■ Work item A: List every length of time that the Parkland demolition article states with a number.
■ Work item B: In the Parkland demolition article, copy the passage starting with "With demolition well" and going on through "an implosion impossible.", swapping "truckloads" for "loads".
■ Work item C: Finish out the next part of the article about tearing down the old Parkland hospital, picking up after its last sentence.

Extract Start Marker

Brick by brick, old Parkland is slowly coming down
|Hospital had served Dallas County residents for more than 60 years
DALLAS – It is just before dawn when Eric Velasquez reports for demolition duty at the old Parkland Memorial Hospital. As a member of the Ecosystems crew charged with monitoring the air quality in and around the construction site, Velasquez is one of seven people who find themselves in a rather unique position. He is working alongside the crew who is tearing down the hospital where he was born.
Velasquez, who had not been back to the hospital since his birth in 2003, said he had a chance to see the area of the hospital where he was born, but at times, “it makes me sad that my kids will never see it.”
For Julian Guerrero, a safety manager with The Beck Group, one of the construction groups working on the demolition site, it is bittersweet seeing the structure come down piece by piece. For more than two decades, Guerrero was with Grand Prairie EMS and spent many hours in Parkland’s Emergency Department.
“I remember seeing the canopy that covered the ambulance bays come down and I kept thinking about how many times I had stood under it when we brought patients to Parkland. I remember days when all the bays were filled, and the ambulances were two deep,” he said. “And seeing parts of the ER going away … it brought back a lot of memories.”
For the last 22 months, architects, engineers, and contractors have been working diligently to prepare and plan the demolition of the former hospital. After eight months of selective demolition, hazardous material abatement, and interior demolition, the building’s superstructure demolition is noticeable to those driving past the Harry Hines location.
With demolition well underway, the landscape is changing with every load of the excavator bucket. Of more than 14,000 truckloads of material which is expected to be removed from the site, 1,656 have been removed through the end of March, equating to 28,553 tons of debris.
It has been a painstaking task to remove the structure that has stood tall since 1954. With connections to four buildings belonging to the University of Texas Southwestern Medical Center, Children’s Medical Center, and to the ER garage tunnel, the buildings had to be separated floor by floor, thus making an implosion impossible.

Extract End Marker
Supplied information Start Marker

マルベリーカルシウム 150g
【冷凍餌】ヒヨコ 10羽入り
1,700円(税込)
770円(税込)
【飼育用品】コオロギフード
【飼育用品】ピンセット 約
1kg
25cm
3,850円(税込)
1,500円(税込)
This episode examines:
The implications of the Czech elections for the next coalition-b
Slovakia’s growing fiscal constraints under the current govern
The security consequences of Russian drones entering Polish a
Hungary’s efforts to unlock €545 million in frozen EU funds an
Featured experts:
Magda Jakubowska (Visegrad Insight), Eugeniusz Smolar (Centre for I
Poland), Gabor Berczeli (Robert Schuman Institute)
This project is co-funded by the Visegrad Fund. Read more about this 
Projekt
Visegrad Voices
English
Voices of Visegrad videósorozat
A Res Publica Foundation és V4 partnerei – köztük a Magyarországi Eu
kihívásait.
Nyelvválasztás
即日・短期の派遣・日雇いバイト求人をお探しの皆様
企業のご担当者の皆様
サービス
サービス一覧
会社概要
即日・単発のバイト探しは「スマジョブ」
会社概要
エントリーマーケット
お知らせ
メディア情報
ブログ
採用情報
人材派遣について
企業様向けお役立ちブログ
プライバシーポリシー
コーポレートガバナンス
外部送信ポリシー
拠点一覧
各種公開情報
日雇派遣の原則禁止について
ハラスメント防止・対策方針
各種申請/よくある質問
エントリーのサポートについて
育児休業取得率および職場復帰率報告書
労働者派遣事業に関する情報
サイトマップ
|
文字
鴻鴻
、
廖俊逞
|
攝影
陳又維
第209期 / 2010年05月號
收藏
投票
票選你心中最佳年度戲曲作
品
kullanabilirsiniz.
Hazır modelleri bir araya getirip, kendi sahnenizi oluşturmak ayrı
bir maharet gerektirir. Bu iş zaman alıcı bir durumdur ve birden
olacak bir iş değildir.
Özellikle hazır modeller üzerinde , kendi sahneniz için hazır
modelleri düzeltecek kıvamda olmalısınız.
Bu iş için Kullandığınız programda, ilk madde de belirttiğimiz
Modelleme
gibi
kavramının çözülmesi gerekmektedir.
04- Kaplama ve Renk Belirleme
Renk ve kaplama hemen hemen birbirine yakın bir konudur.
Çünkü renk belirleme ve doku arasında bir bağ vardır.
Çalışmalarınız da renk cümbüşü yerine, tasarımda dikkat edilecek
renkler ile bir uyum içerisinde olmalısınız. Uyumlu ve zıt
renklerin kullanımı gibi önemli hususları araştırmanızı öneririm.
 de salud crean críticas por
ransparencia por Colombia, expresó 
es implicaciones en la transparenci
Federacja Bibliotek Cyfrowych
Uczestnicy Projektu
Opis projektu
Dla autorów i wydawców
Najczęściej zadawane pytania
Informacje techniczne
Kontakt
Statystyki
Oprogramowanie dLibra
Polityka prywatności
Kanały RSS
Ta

Supplied information End Marker

■ Answer space A:
- more than 60 years
- more than two decades
- 22 months
- eight months

■ Answer space B:
With demolition well underway, the landscape is changing with every load of the excavator bucket. Of more than 14,000 loads of material which is expected to be removed from the site, 1,656 have been removed through the end of March, equating to 28,553 tons of debris.
It has been a painstaking task to remove the structure that has stood tall since 1954. With connections to four buildings belonging to the University of Texas Southwestern Medical Center, Children’s Medical Center, and to the ER garage tunnel, the buildings had to be separated floor by floor, thus making an implosion impossible.

■ Answer space C:
If a building can be resilient in its purpose to serve the community, Parkland is an example.
“I have seen a lot of buildings where you pull off one brick and the others just fall,” Guerrero said. “But not Parkland. It was built with a lot of heavy steel and it has taken some work to come down. It has served its purpose well.”
But coming down it is.
“I have been at Parkland 35 years and spent the first 25 in the old building. This prolonged demolition process has been painful,” said Judy Herrington, MSN, RN, senior vice president of Nursing for Medicine Services. “I check the progress every few days to see if my office on the 10th floor is still standing but so many familiar landmarks are gone, the ER, the SICU. The main lobby. I had some of the best times of my nursing career in that building.”
Sheila DePaola, MSN, RN, a nursing operations specialist at Parkland, has watched the changing landscape daily. Most days, DePaola rides the TRE to Parkland and walks by the demolition site. On those days, she opts to drive; parking on the roof of the old ER garage gives a bird’ s-eye view of the site.
“You cannot appreciate how quickly it is coming down. It takes your breath away,” said DePaola. “I think about the patients and friends we made in that building. Working there made me the person I am today. One day, we are going to wake up, and it will be all gone. It will just be a memory.”
For Grady Portis, Sr., the building has significant meaning. Not only was he born in Parkland, but it has been his work home for the last 24 years. As one of Parkland’s Life Safety Coordinators, Portis was one of the last employees stationed in the former hospital.
“It’s a little sad that the building is coming down,” Portis said. “There’s so much history. I can remember my grandmother bringing me to the Emergency Department when I was just a kid and had gotten hurt. Before the building was completely closed off, I went up to the Labor & Delivery area and thought, ‘This is where my life began!’”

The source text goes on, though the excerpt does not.